Explanation: **Explanation:** **Kinesiomyography (KMG)** is a method used for the quantitative monitoring of **neuromuscular function**, particularly during general anesthesia. It operates on the principle of **mechanomyography**, using a piezo-electric sensor (accelerometer) to measure the mechanical movement or displacement of a muscle (usually the adductor pollicis) in response to a nerve stimulus.
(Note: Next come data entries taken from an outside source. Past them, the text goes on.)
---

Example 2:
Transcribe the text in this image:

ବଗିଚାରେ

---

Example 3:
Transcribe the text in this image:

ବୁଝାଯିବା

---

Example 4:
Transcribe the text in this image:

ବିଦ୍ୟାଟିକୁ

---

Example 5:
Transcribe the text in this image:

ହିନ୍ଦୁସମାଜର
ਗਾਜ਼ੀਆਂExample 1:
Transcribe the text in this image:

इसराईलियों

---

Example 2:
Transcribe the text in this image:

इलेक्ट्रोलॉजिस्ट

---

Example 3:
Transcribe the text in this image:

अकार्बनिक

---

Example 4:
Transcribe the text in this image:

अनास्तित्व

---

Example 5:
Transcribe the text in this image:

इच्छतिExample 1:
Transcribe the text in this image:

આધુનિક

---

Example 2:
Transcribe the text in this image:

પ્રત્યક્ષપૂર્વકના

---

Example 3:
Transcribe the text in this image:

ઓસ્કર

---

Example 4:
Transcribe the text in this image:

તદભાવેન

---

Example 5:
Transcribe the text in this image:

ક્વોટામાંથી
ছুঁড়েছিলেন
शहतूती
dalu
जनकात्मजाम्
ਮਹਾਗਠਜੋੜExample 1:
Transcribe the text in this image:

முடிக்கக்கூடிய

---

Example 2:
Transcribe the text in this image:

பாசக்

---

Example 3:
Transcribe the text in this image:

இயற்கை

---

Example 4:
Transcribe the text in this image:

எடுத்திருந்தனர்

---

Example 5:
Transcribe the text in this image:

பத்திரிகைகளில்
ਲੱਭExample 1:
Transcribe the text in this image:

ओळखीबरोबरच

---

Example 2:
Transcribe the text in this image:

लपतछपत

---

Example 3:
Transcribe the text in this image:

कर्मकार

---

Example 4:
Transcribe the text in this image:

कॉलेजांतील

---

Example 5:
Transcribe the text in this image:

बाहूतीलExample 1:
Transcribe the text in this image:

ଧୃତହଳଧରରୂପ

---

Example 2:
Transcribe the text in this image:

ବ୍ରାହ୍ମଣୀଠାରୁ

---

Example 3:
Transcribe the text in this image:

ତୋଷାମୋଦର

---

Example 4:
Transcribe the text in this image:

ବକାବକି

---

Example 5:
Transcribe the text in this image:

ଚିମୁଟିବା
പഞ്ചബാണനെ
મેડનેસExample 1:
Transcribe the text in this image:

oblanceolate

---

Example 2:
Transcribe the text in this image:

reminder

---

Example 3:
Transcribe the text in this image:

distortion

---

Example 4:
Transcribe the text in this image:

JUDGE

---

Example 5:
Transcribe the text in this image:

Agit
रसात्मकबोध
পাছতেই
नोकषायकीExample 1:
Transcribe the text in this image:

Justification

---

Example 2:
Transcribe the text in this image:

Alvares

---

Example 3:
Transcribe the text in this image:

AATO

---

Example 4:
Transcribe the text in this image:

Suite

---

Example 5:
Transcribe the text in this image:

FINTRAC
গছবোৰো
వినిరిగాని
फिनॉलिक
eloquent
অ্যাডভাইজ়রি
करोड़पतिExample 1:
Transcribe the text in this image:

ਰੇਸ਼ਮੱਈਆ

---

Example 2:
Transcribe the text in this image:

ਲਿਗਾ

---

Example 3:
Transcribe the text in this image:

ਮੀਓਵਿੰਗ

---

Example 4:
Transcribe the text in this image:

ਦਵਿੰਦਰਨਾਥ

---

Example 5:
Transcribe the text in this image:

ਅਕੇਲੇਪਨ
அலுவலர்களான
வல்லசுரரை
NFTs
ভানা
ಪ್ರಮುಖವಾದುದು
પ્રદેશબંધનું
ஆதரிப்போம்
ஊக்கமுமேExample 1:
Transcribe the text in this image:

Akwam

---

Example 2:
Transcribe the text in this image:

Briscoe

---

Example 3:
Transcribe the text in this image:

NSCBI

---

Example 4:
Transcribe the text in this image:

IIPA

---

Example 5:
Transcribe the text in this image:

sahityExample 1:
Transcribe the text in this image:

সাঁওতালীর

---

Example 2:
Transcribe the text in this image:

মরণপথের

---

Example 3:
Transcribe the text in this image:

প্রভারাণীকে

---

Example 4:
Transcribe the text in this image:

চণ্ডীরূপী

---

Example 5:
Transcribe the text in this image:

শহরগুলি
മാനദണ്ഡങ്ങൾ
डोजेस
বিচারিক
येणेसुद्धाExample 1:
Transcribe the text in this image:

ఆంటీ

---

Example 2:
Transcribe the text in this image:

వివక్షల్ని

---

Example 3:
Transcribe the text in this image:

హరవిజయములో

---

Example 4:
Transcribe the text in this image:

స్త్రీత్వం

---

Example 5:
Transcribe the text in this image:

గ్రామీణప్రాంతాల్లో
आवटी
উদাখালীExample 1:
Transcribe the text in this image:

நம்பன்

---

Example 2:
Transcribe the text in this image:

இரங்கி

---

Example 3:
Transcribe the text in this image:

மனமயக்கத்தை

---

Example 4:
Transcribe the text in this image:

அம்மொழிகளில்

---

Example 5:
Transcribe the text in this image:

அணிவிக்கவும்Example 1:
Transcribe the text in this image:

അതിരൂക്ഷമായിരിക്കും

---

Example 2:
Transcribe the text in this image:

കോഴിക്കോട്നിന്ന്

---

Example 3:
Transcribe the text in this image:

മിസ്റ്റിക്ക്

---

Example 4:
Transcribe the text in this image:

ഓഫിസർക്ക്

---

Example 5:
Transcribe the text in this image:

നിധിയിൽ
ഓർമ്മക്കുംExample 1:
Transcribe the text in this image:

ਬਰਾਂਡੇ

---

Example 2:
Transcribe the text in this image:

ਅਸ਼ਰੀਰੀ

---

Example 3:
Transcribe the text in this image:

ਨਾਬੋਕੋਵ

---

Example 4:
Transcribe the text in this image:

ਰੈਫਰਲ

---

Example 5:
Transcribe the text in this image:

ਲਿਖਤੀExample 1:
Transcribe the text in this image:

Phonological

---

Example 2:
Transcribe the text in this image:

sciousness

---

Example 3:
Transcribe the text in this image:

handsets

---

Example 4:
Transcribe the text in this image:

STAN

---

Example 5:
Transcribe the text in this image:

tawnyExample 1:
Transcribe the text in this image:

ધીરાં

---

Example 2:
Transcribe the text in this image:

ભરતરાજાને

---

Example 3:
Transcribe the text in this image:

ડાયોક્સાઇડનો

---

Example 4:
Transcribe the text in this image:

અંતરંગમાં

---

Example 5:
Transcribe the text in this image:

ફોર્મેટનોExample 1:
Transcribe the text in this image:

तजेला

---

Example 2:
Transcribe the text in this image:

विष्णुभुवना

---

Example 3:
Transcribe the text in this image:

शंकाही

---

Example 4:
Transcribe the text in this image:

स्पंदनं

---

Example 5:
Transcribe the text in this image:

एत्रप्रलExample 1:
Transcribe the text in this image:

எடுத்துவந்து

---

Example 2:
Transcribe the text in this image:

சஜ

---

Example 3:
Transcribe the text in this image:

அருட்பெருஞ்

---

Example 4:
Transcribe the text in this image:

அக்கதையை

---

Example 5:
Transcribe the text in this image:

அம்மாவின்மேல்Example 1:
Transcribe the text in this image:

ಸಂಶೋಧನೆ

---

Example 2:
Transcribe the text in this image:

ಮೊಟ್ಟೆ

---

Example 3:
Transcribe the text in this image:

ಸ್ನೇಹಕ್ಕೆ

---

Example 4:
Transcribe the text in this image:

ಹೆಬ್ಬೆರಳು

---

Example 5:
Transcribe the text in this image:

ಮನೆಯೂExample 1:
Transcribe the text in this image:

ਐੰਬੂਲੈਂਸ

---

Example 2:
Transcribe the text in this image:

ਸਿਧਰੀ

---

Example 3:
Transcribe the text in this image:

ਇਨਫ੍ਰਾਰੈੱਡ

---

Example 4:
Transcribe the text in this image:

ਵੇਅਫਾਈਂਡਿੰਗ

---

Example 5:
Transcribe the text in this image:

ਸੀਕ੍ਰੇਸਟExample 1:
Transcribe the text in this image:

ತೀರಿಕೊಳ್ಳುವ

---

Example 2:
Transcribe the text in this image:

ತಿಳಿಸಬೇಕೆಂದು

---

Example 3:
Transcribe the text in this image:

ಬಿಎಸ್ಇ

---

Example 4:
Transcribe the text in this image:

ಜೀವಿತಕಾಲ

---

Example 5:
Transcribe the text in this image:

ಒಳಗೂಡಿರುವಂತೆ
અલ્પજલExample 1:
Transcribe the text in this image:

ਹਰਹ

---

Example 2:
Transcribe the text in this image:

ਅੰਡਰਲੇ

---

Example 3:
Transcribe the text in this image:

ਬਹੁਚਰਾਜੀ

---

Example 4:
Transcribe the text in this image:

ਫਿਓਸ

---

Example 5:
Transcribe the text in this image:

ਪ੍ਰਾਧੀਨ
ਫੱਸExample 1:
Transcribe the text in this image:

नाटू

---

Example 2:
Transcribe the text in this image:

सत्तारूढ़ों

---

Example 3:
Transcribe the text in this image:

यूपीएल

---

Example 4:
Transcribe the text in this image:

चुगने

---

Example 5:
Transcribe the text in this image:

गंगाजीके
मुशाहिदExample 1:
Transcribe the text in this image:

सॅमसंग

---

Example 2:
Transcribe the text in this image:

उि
This allows clinicians to objectively assess the degree of neuromuscular blockade and ensure safe recovery before extubation. **Analysis of Options:** * **Option A (Exercise capacity):** This is typically assessed using Cardiopulmonary Exercise Testing (CPET) or the 6-minute walk test, which measure VO2 max and metabolic parameters, not muscle displacement. * **Option C (Muscle spindle activity):** Muscle spindle activity (proprioception and stretch reflex) is evaluated via Electromyography (EMG) or H-reflex studies, which measure electrical potentials rather than mechanical motion. * **Option D (CSF pressure):** This is monitored via lumbar puncture manometry or intracranial pressure (ICP) transducers. **High-Yield Clinical Pearls for NEET-PG:** * **Gold Standard:** While KMG is common in clinical practice, **Acceleromyography (AMG)** is currently the most widely used objective monitor in anesthesia. * **Train-of-Four (TOF) Ratio:** In neuromuscular monitoring, a TOF ratio of **>0.9** is the clinical benchmark required to safely exclude residual paralysis. * **Site of Placement:** The most common site for monitoring is the **Ulnar nerve**, observing the contraction of the **Adductor pollicis** muscle. * **KMG vs. EMG:** EMG measures the *electrical* action potential of the muscle, whereas KMG/AMG measures the *mechanical* response.